- Written problem 1 -
Pull out every line of the listing below that contains the string "output", matching case exactly.

═════ Document text ═════

As I said, that depends on what you mean by "cause". If "causes" can be quantum states, then no, since those are [wave-]functions of (continuous) time.

I am not knowledgeable enough about quantum theory to be certain, but what little I do know tells me we could not have such an infinite progression.
If by "causes", you mean the sort of things we get from measurements of quantum systems, then it seems that QM alone breaks that sort of causality without the need for cosmological matters. Since QM only determines probability distributions of such measurements (also cf. Bell's theorem), then although prior measurements influence future ones, it's hard to see how they "cause" them.

In fact, because their "influence" is due to their effect on the wavefunction, trying make sense of measurements causing other measurements seems to lead back to "causes" being the quantum states themselves, just as previously. If you can think some other way, I'd be very interested in discussing it, but right now I just can't see it.

Your new coordinates do more than you think. If you say that t < 0 does not exist, that implies that a finite amount of time has passed from t = 0 until now.
That's a fair point. To remove such ambiguities, in GTR we can talk about lengths of geodesics rather than time coordinates.
 
Yes, the universe consists within the context of an endless chain of causes. If there was no t < 0, then something happened without any prior event, i.e., without cause, which is not possible. Hence there was a t < 0.
Actually, no. A chain of causes exists within the context of the universe. There is no reason that the universe itself should be tied to the same laws as events within it. At t=0, the laws of physics that we are familiar with cease to apply, and that includes causality.

═════

- Written problem 2 -
According to the causality discussion, what can be talked about in GTR instead of time coordinates to remove ambiguities?

═════ Provided material ═════

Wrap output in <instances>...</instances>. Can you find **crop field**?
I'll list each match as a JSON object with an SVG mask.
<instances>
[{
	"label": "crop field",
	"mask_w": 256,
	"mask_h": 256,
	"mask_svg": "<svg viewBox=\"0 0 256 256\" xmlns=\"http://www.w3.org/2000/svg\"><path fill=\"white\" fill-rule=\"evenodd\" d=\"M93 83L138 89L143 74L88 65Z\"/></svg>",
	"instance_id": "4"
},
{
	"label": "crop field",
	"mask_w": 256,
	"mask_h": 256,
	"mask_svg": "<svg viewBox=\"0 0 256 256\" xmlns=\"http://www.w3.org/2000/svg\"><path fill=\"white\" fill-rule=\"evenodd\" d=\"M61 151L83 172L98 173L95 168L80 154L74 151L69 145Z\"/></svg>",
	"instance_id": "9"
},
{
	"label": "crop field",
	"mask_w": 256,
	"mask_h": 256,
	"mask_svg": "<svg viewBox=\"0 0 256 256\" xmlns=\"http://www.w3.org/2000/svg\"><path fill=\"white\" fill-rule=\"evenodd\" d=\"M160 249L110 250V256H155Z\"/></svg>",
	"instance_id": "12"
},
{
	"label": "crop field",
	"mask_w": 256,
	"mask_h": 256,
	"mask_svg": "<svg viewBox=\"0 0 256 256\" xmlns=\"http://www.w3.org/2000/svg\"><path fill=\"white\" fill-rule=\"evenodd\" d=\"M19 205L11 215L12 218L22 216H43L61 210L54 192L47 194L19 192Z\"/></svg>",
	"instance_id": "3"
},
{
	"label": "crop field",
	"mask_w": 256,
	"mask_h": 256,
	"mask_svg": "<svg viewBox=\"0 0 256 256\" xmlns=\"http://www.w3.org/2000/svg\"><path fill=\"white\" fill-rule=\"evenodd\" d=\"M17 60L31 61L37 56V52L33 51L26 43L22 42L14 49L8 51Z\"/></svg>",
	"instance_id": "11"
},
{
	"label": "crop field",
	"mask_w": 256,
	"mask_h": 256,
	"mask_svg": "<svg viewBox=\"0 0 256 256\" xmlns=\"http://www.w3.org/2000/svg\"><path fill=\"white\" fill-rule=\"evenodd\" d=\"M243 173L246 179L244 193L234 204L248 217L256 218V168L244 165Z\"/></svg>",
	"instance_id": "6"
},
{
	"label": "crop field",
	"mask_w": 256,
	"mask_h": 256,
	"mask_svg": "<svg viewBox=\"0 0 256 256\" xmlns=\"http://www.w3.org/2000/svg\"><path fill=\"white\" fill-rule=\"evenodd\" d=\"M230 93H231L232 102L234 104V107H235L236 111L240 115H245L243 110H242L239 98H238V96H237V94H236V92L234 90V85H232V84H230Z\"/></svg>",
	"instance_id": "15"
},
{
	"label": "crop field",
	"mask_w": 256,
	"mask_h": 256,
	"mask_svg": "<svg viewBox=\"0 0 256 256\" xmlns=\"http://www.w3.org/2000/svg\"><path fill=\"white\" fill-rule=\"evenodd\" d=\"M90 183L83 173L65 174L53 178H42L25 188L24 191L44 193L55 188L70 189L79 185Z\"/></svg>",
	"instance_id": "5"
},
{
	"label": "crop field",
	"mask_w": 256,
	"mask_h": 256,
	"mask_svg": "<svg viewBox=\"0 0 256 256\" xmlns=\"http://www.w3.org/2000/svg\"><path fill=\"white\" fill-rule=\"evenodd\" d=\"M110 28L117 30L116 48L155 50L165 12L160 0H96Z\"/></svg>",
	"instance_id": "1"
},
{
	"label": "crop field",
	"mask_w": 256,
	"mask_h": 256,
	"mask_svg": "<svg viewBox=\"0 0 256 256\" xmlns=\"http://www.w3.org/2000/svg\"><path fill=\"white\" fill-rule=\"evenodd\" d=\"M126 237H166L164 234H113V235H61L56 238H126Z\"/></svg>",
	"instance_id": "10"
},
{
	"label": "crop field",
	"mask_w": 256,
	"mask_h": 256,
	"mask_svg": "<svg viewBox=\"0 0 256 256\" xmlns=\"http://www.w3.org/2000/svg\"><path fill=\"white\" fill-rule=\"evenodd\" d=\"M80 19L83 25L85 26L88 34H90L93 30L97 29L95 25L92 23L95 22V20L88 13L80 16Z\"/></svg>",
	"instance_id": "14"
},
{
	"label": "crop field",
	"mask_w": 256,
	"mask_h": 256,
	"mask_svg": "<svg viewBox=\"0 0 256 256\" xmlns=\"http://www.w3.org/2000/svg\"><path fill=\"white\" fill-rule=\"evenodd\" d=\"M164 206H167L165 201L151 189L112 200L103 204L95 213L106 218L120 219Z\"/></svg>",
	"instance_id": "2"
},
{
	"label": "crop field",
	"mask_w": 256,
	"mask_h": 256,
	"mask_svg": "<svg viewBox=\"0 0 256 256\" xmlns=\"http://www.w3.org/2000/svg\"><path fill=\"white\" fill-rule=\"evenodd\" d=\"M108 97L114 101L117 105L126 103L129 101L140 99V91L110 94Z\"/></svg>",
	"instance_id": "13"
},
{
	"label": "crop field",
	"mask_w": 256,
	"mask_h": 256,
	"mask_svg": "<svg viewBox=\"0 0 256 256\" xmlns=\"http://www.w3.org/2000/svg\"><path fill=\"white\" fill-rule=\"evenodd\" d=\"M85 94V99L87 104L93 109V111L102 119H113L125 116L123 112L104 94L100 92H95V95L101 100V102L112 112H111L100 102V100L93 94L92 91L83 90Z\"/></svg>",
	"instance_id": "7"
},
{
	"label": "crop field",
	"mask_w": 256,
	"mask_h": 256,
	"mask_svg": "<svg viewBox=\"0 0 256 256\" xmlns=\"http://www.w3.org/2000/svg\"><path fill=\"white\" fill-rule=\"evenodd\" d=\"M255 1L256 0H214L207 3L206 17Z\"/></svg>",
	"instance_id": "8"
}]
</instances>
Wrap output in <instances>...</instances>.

═════
═════ Provided material ═════

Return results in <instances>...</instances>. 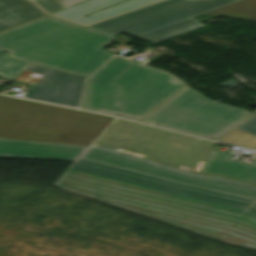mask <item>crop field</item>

═════

- Answer 1 -
Wrap output in <instances>...</instances>. Can you find **crop field**?
Wrap output in <instances>...</instances>.

- Answer 2 -
Lengths of geodesics.